Disappointment stings at Eli. “Tomorrow?” he repeats. Nellie is always pushing off the search for the treehouse. “Why not now?”

“Well, there’s a storm coming,” Nellie points out. “I thought you were supposed to be the clever one.” She says it like it’s a joke, but there’s an edge to her voice.

“I am,” he says, his tone sharp. “Remember? Your idea to raise the money for the bike might have been more fun, but my idea raised more money in the end. I was right.”

“That’s not fair.” Nellie tosses her hair, her face stormy again. “I raised money, too. And you couldn’t even bother to come with us to pick out a bike.”

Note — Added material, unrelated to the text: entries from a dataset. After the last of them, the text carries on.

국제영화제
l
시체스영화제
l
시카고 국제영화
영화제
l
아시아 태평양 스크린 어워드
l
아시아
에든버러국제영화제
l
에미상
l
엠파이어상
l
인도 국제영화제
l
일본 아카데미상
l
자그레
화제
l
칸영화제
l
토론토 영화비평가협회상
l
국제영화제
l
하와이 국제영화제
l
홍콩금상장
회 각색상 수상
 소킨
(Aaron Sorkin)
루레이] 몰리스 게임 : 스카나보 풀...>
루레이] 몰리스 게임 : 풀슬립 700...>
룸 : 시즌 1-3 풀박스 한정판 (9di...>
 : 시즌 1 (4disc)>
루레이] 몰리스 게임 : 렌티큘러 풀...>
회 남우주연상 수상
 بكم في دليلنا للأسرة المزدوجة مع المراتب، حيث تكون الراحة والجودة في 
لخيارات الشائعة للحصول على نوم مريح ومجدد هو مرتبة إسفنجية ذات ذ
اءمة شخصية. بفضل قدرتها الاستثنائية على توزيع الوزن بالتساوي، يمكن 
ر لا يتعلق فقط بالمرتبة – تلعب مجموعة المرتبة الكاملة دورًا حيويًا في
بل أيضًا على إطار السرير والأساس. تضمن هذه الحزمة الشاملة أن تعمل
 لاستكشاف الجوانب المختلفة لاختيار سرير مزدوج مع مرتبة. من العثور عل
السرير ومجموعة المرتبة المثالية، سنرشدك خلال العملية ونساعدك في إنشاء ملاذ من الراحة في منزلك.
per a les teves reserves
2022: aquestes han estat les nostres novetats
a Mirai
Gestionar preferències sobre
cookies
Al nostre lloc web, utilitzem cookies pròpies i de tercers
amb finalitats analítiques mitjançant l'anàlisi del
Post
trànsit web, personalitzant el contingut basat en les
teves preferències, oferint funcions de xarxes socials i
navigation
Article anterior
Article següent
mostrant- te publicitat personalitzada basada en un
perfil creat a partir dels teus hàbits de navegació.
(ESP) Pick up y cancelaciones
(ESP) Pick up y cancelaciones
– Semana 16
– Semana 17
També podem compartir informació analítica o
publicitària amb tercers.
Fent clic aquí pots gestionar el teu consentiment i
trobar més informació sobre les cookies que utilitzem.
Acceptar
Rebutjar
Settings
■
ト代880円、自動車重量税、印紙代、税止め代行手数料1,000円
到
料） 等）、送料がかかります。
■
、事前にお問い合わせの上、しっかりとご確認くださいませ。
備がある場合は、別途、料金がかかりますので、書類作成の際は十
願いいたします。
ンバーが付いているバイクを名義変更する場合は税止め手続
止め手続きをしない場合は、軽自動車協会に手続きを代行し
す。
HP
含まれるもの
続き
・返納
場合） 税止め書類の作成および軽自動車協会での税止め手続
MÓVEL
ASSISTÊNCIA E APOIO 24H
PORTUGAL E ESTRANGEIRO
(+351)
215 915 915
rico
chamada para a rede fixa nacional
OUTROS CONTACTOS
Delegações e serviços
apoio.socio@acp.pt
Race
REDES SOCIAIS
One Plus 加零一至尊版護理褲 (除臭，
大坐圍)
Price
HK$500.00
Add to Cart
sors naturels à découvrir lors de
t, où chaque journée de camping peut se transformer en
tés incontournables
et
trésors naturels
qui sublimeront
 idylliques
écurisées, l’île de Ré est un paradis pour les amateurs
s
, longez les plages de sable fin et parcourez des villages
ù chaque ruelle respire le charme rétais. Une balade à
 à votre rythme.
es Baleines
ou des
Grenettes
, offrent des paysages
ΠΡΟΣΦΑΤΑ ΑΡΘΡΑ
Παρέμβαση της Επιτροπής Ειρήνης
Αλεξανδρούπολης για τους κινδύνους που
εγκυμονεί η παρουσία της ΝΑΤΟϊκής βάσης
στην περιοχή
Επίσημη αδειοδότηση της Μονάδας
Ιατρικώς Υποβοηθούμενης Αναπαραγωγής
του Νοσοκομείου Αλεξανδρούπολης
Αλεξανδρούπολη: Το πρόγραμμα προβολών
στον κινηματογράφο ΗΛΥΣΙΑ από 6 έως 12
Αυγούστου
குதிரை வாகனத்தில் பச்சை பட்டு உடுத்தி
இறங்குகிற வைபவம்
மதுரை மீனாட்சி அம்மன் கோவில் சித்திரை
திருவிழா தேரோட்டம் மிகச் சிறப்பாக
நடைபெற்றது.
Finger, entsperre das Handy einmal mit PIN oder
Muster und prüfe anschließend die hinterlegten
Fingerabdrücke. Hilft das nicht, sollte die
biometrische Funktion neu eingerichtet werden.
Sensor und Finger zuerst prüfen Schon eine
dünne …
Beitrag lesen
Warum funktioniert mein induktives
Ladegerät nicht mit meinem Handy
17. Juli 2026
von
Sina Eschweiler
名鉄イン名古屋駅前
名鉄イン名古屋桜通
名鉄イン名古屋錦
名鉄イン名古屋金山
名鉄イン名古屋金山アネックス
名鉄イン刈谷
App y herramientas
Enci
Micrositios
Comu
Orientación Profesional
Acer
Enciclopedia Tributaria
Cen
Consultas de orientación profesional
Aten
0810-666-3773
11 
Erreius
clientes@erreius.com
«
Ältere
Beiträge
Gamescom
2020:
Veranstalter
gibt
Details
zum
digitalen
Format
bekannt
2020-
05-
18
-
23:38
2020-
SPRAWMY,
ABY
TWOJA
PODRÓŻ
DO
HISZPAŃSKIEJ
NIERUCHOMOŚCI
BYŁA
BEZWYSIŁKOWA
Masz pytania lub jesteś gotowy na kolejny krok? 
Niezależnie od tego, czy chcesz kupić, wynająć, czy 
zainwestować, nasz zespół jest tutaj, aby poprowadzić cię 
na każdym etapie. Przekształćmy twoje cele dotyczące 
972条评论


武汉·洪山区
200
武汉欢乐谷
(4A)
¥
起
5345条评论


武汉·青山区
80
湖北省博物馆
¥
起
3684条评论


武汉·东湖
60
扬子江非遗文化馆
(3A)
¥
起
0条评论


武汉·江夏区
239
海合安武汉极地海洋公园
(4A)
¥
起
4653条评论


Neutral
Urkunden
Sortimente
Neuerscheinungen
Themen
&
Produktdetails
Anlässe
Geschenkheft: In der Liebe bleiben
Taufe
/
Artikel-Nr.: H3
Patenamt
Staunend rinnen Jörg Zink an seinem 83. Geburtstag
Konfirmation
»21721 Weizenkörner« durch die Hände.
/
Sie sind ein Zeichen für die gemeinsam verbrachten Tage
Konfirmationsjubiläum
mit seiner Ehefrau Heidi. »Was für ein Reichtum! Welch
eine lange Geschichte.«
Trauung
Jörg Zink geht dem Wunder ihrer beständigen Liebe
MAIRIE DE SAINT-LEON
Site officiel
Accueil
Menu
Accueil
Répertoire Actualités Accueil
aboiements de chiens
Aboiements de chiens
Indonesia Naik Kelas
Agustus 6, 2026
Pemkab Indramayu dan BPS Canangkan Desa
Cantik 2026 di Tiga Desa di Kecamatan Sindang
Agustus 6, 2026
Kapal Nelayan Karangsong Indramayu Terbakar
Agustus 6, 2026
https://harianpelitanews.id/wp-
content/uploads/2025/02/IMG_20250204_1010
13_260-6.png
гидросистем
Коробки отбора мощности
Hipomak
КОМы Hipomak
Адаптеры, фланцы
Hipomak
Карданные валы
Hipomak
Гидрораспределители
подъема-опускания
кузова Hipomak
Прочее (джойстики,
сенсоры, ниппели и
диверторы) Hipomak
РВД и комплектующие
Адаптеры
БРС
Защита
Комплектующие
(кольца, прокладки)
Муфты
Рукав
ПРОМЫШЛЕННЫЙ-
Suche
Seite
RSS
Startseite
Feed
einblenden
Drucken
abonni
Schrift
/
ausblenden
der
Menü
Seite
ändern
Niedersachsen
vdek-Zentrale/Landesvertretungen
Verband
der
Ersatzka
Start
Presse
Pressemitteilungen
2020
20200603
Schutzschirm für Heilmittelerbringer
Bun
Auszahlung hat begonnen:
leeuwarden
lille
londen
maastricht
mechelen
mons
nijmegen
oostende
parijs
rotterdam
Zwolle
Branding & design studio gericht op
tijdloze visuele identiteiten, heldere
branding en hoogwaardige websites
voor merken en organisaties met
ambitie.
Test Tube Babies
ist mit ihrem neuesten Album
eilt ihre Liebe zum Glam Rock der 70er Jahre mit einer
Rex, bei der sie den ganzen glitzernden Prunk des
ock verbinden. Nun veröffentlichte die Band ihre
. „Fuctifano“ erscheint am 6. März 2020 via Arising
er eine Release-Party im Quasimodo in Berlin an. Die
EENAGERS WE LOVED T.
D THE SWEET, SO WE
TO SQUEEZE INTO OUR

“Like you wanted me there!” Eli can feel the frustration rising, the same hopeless feeling that comes whenever he and Nellie fight. “You would’ve ignored me, just like you have every single time we talk about the bike!”

“That’s because you’re so bossy!” Nellie snaps. “You don’t listen to anyone but yourself! And not only that—” Nellie puts her arms on her hips and glares at Eli, revving up for the final blow. “Your ideas are boring!” she says, and it strikes Eli like she’d punched him.

Eli knows he’s quieter than Nellie. He isn’t super popular or a big organizer of events. But he’s smart, and he’s always thought that he was the one who had the good ideas. He’d never thought Nellie found him boring.

“If you say so,” he says, furiously. “Then why don’t you go ahead by yourself. I don’t want you to have to spend time with someone so boring.”

Nellie lifts her chin, eyes flashing. “Fine, I will” she says, and marches past Eli down the path toward home.

Eli can’t stand the idea of following her, like a wimp. He turns to the right and breaks into a run, racing through the underbrush without looking back.